Trotz allem Kultur
Ein Kurzfilmfestival ging am Wochenende im ukrainischen Kiew über die Leinwand, eine Buchmesse gab es in Odessa. Dort wird Mitte Juli das wichtigste Filmevent der Ukraine, das Odessa International Film Festival, stattfinden. Leider aber müssen Teile davon wegen des Krieges an das Filmfestival Karlovy Vary in die Tschechischen Republik und an das
Pri Fest in Pristina im Kosovo ausgelagert werden. Aber dennoch: Die Kultur ist da und dem Krieg zeigt sie ihr stets freches Gesicht. Drei Monate nach dem russischen Überfall auf die Ukraine hat sie in Kiew und Odessa nichts an ihrer Bedeutung und an ihrer Vitalität verloren. Und auch wenn derzeit ein ganzes Volk auf den Beinen ist, um mit Waffen seine Eigenständigkeit zu verteidigen, so ist den Menschen dort auch die Kultur wichtig – sie ein wichtiges Aushängeschild ihrer Freiheit.
Kriege und Krisen kommen, aber sie gehen auch wieder.
Das gilt genauso für Covid-19. Der bevorstehende Kultursommer wird vermutlich wieder eine normaler sein. In Cannes haben bereits die Filmfestspiele in gewohnter Form und mit viel Glanz und Glamour stattgefunden. Auch die derzeitige Kunst-Biennale in Venedig, das bevorstehende Theaterfestival in Avignon und die Salzburger Festspiele fahren wieder mit Volldampf in den Sommer hinein, genauso wie die vielen anderen kulturellen Veranstaltungen, die uns den Sommer begleiten werden. Man wird diesmal keine Impfpässe und PCR-Teste vorweisen müssen, um kulturelle Veranstaltungen besuchen zu können, auch Maskenpflicht und begrenzte Zuschauerplätze sind „passé“. Einem erfolgreichen Kultursommer steht also nichts mehr im Weg. Aber geht es der Kultur wirklich gut oder leidet auch sie an einem Langzeit-Covid? Wie viele haben nach Corona wieder zur Kultur zurückgefunden? Wie viele hat man in zwei Jahren Pandemie verloren?

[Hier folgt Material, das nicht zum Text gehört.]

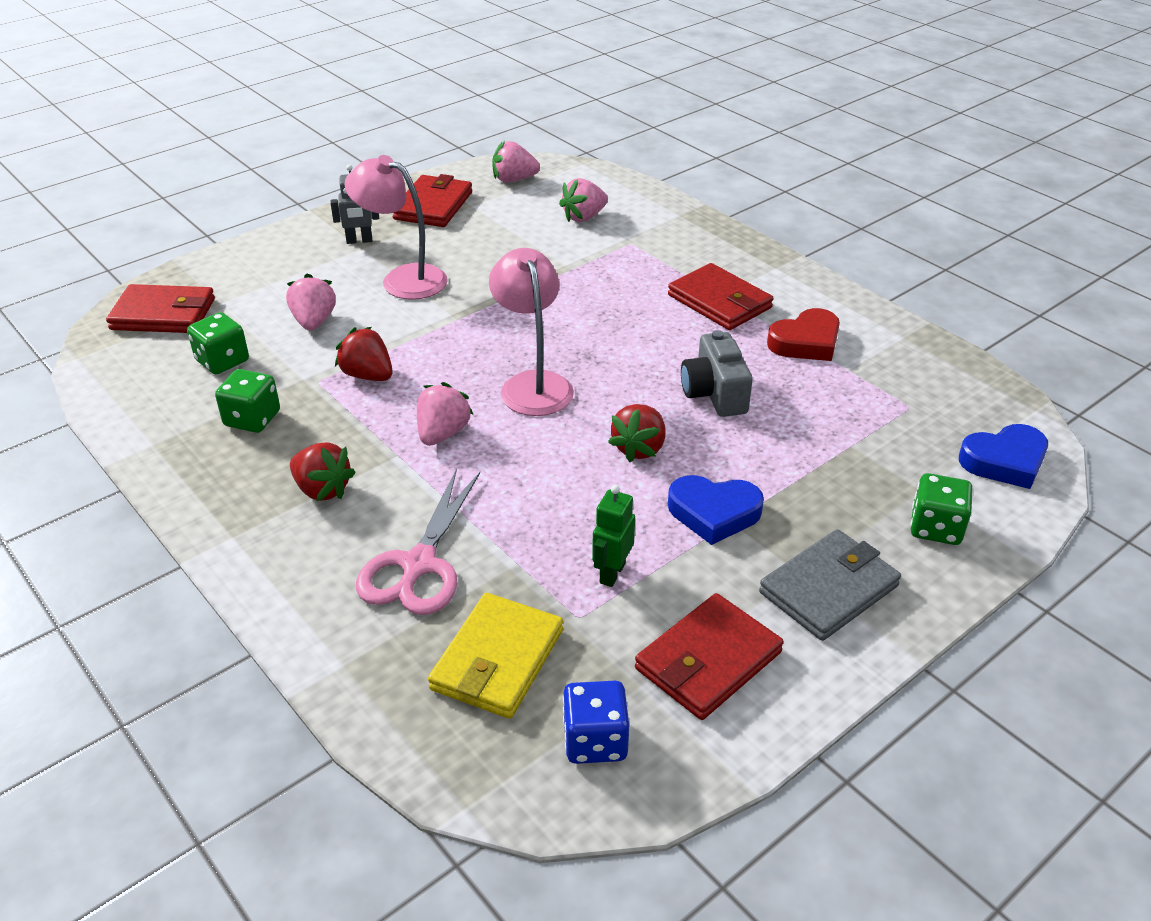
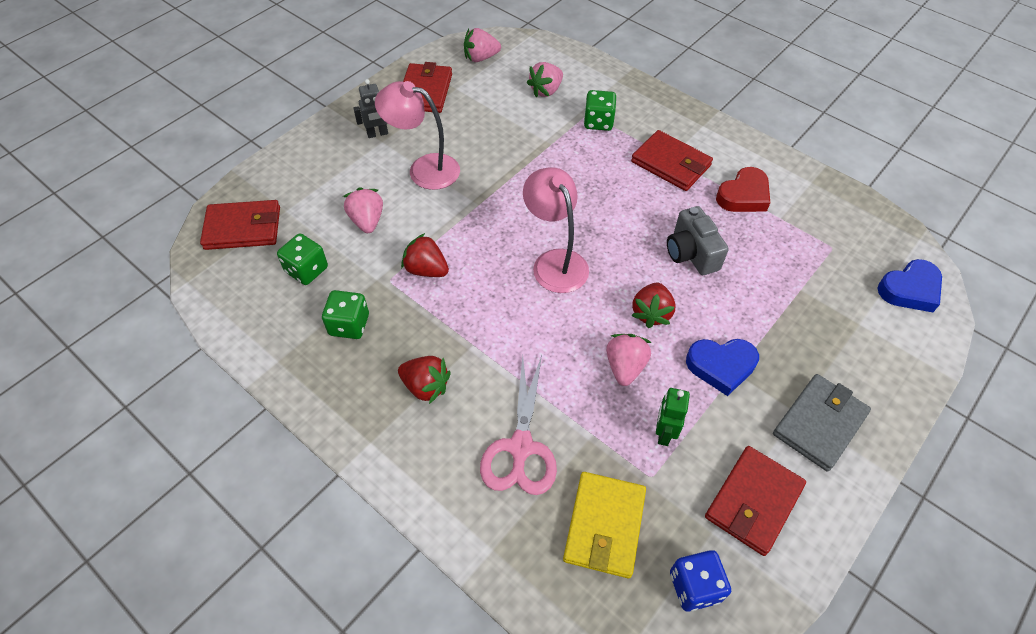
camera: 10 degrees left, 15 degrees up
pink strawberry [417,382,474,446] -> pink strawberry moved to [606,334,651,386]
green dice [910,473,972,545] -> green dice moved to [584,90,616,131]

In Cannes haben sich in den vergangenen zehn Tagen Film und Kino ganz groß gefeiert, dabei aber auch die erschreckend schrumpfenden Zahlen der Kinobesucher im ersten Quartal 2022 zu Kenntnis nehmen müssen. Um 34 Prozent ging sie in Frankreich zurück; europaweit hat sich die Zahl der Kinobesucher in zwei Jahren halbiert. Wie die Corona-Bilanz in den Theaterhäusern und Musiksälen ausfallen wird, das wird sich frühestens in einem Jahr ermessen lassen. Die Musik hat als letzte Kultursparte zu ihrem Normalbetrieb zurückgefunden, viele Bühnenproduktionen wurden aufgeschoben und die Spielzeiten dementsprechend verlängert. Ein richtiger Neuanfang wird also erst mit Beginn der neuen Saison im Herbst stattfinden – wenn dann Covid-19 auch wirklich definitiv Ruhe geben sollte.
Was nun Luxemburg betrifft, wird man eh erst einmal genau ermessen müssen, welches überhaupt die Kulturbedürfnisse der Einwohner sind. Die Gesellschaft ist einem schnellen Wandel, und zuverlässige Zahlen gibt es kaum, weshalb eine Studie unbedingt notwendig ist, um feststellen zu können, ob die Nachfrage in allen Kunst- und Kultursparten auch das richtige Angebot findet. Uns allen ist die Kultur wichtig. Deshalb sollte auch ihr Werden und Wachsen überwacht und systematisch erfasst werden. Ja, auch die Kultur braucht ein Monitoring.
Das LangzeitCovid kann auch die Kultur treffen.